Je ne reconnais pas de différence de nature entre l’art et la philosophie. Sans nier, bien au contraire, leur différence de moyens d’analyse et d’expression. En tant que peintre je me sens souvent proche de l’écriture. Je sais que je viens encore d’énoncer deux idées à contre-courant de l’évidence qui circule, et qui me condamnent aux yeux des adeptes de catégorisations. Ce sont eux qui s’en remettent à des lieux communs anciens, du rationalisme le plus classique et le plus réducteur.
Pourquoi cette obsession de changer le monde? Parce qu’il est aujourd’hui un scandale permanent du point de vue éthique.

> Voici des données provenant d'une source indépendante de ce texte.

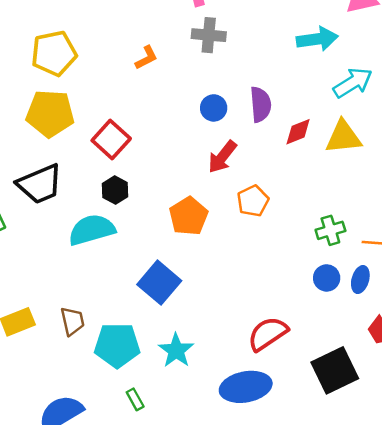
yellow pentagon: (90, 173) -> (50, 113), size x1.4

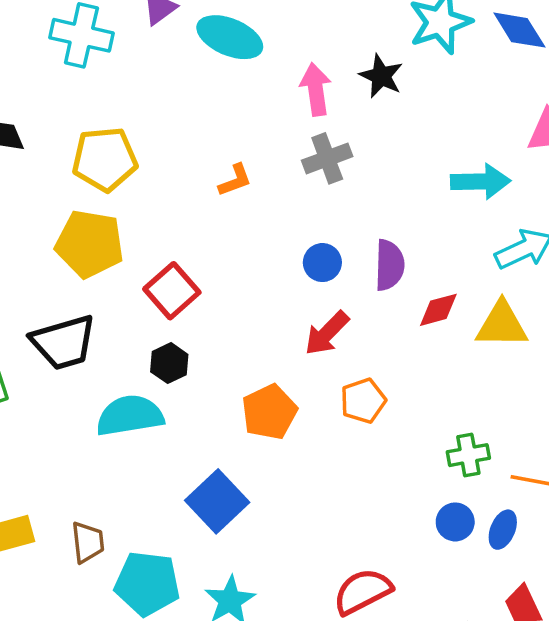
gray cross: (209, 35) -> (327, 158), turned -32

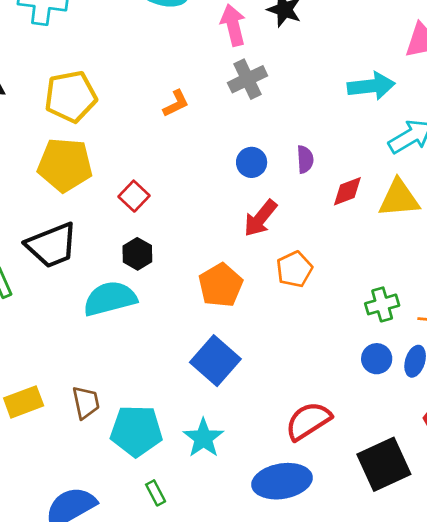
purple semicircle: (389, 265) -> (305, 159), size x0.7
red square: (172, 291) -> (134, 196), size x0.7
blue square: (217, 501) -> (215, 361), moved

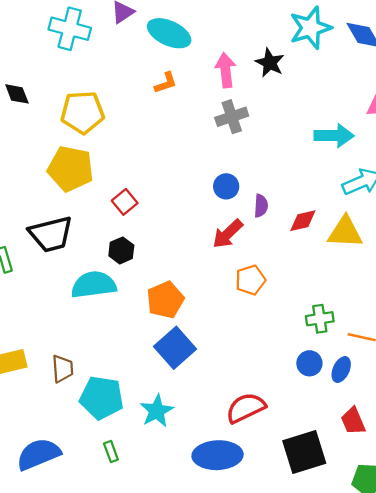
orange L-shape: (176, 103) -> (166, 83), moved
purple semicircle: (305, 159) -> (261, 206), moved
orange pentagon: (221, 285) -> (165, 300), moved

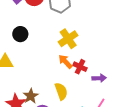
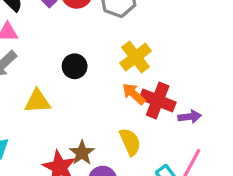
black circle: (20, 34) -> (75, 66), moved
red cross: (80, 67) -> (158, 100), size x1.5

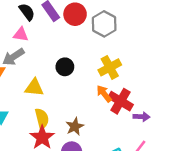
yellow semicircle: (130, 142) -> (42, 118), moved
brown star: (82, 153) -> (75, 126), moved

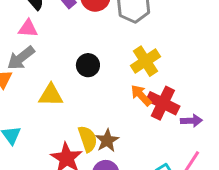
yellow semicircle: (42, 118) -> (88, 139), moved

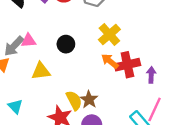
pink triangle: (28, 28) -> (29, 41), moved
red cross: (163, 103) -> (127, 65), turned -30
purple arrow: (191, 121) -> (151, 75), turned -77

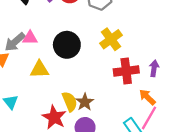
black circle: (66, 44) -> (67, 45), size x1.5
orange arrow: (110, 61) -> (147, 97), moved
purple arrow: (151, 75) -> (154, 68), moved

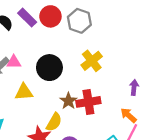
red cross: (126, 71) -> (88, 102), moved
yellow semicircle: (70, 102) -> (54, 122), turned 54
brown star: (85, 102) -> (68, 101), moved

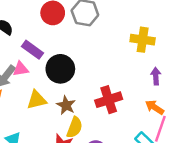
purple rectangle: (27, 18) -> (32, 50), moved
yellow cross: (92, 61) -> (143, 40), moved, turned -35
brown star: (68, 101) -> (66, 105), moved

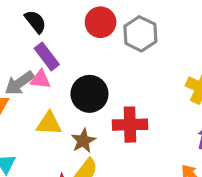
purple rectangle: (32, 50) -> (47, 56), moved
red cross: (109, 100) -> (130, 125), moved

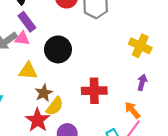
red cross: (130, 125) -> (94, 91), moved
brown star: (83, 141) -> (44, 93), moved

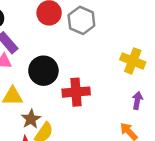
red cross: (94, 91) -> (76, 92), moved

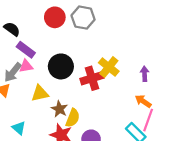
yellow cross: (133, 61) -> (109, 67), moved, turned 30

Artiste, philosophe, chercheur scientifique ou dirigeant politique, c’est l’homme qui change le monde. Dans le domaine artistique, cela ne suppose pas de faire de l’art politique, que ce soit de propagande réaliste socialiste. L’art change le monde lorsqu’il explore notre image du monde, notre sensibilité et les rend visibles; lorsqu’il en déchiffre les structures et les valeurs, et prend position visuellement à leur égard, soit en les célébrant, soit en les refusant, soit en en proposant de nouvelles. Il n’est pas nécessaire qu’il dénonce explicitement la guerre, la misère, l’exploitation humaine, l’injustice ou l’hypocrisie. Il suffit qu’il mette à nu les structures mentales et les valeurs dont découlent ces situations inacceptables.

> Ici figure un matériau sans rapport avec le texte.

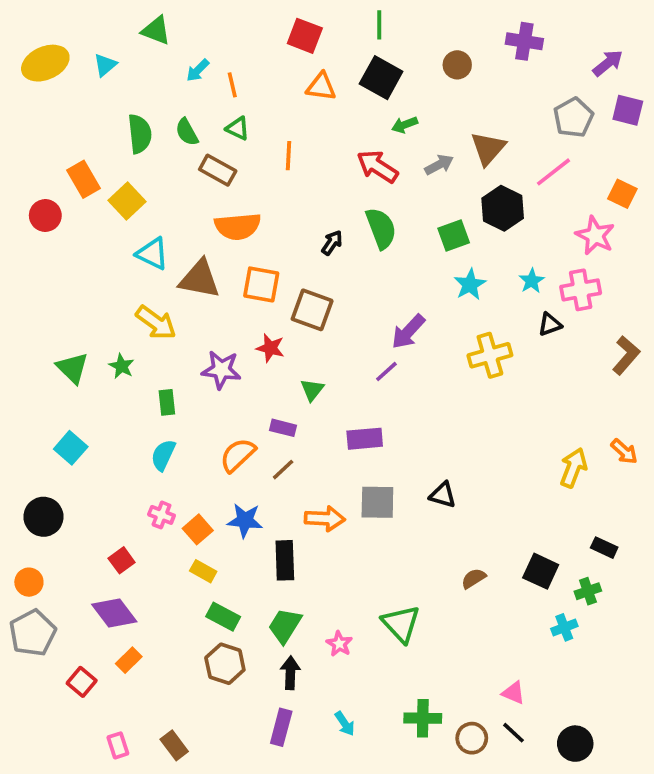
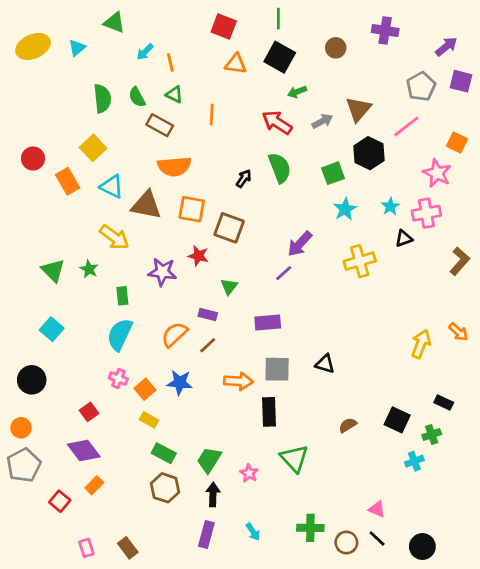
orange rectangle: (83, 179) -> (68, 181), moved
cyan semicircle: (163, 455) -> (120, 335), size x1.4
black rectangle: (285, 560) -> (269, 412), moved

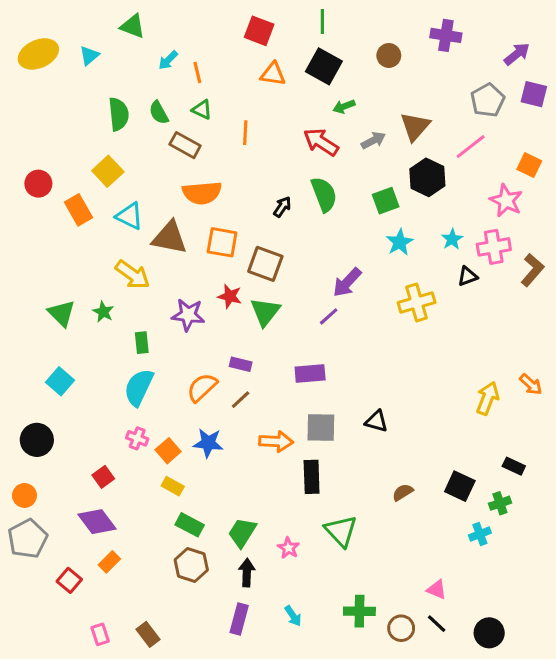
brown L-shape: (460, 261) -> (532, 270), moved
green triangle: (229, 287) -> (265, 312), moved, size x1.5

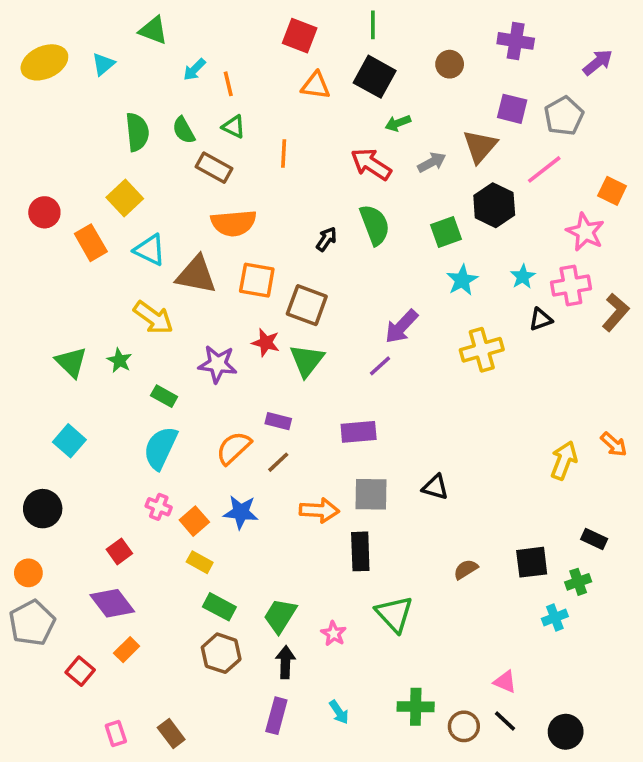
purple square: (534, 94) -> (512, 109), moved
green rectangle: (142, 343) -> (164, 396), turned -55
black square: (460, 486) -> (532, 562), turned -32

Et pour y parvenir, toutes les technologies sont légitimes, que ce soient la danse ou la sculpture, l’architecture ou la musique, la peinture ou l’informatique. Les arts numériques ont le mérite d’explorer la technoscience et l’âge du numérique. C’est une vertu majeure. Mis ils tombent souvent dans le travers des communications de masse, de l’interactivité ludique et de la culture de distraction. Tel n’est pas le cas des arts scientifiques, qui contribuent significativement aux grands débats de société de notre époque et à des prises de conscience au niveau bioéthique.

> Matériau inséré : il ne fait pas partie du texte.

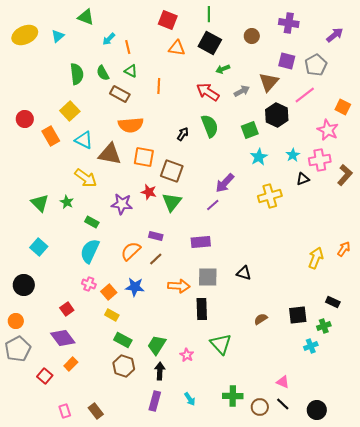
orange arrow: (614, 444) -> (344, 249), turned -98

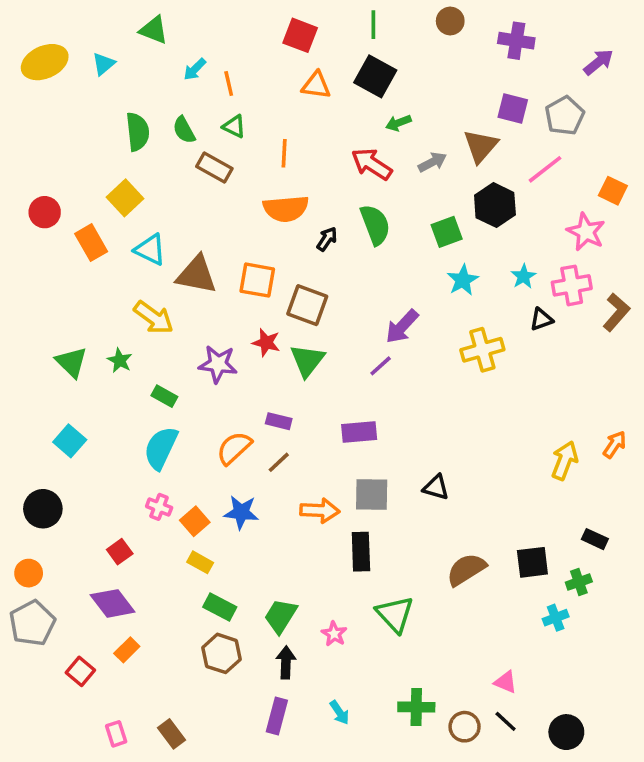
brown circle: (252, 36) -> (450, 21), moved
orange semicircle: (131, 125) -> (286, 209), moved
brown semicircle: (261, 319) -> (466, 569), size x1.6

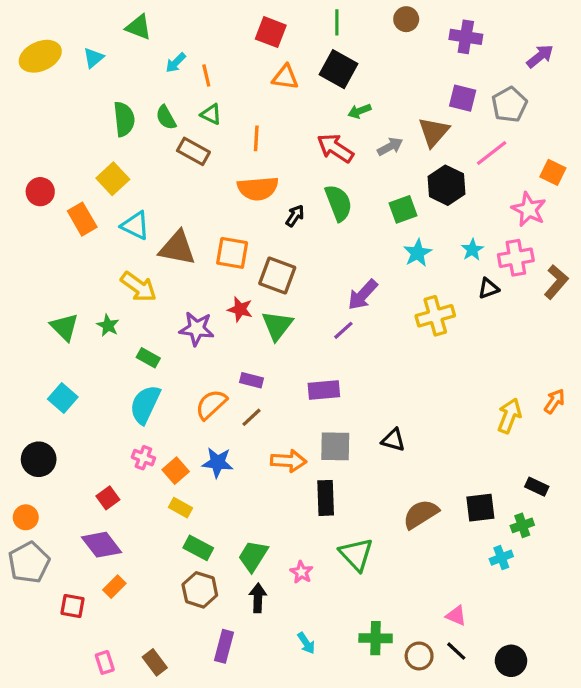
red square: (80, 671) -> (72, 606), turned -30
purple rectangle: (277, 716) -> (224, 646), moved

Il faut cependant sans cesse rappeler que l’art ne peut pas devenir dépendant du progrès technologique. Il peut, il doit s’y intéresser, mais ce n’est pas la technologie qui fait l’art, qui détermine la valeur, ni la puissance d’expression de l’art.Ce n’est pas un thème central de l’art, comme plusieurs l’affirment aujourd’hui avec un zèle prosélytique. L’art est une création du cerveau et de la psyché de l’homme, pas d’un ordinateur, ni d’un algorithme, aussi puissants et actuels puissent-ils paraître. Au contraire : plus la technologie informatique est sophistiquée, plus l’art qui y recourt est éphémère et perd de son efficacité.
Le lien qui compte, c’est celui entre l’art et le degré de conscience de l’homme, ou, en d’autres termes, entre l’art et l’humanisme, entre l’art et le progrès humain.
Nous abordons ainsi les rapports entre l’art, le beau et le bien : un thème ancien, sur lequel nous reviendrons, car il demeure des plus actuels. Il faut le rappeler aux créateurs qui se consacrent aux arts numériques.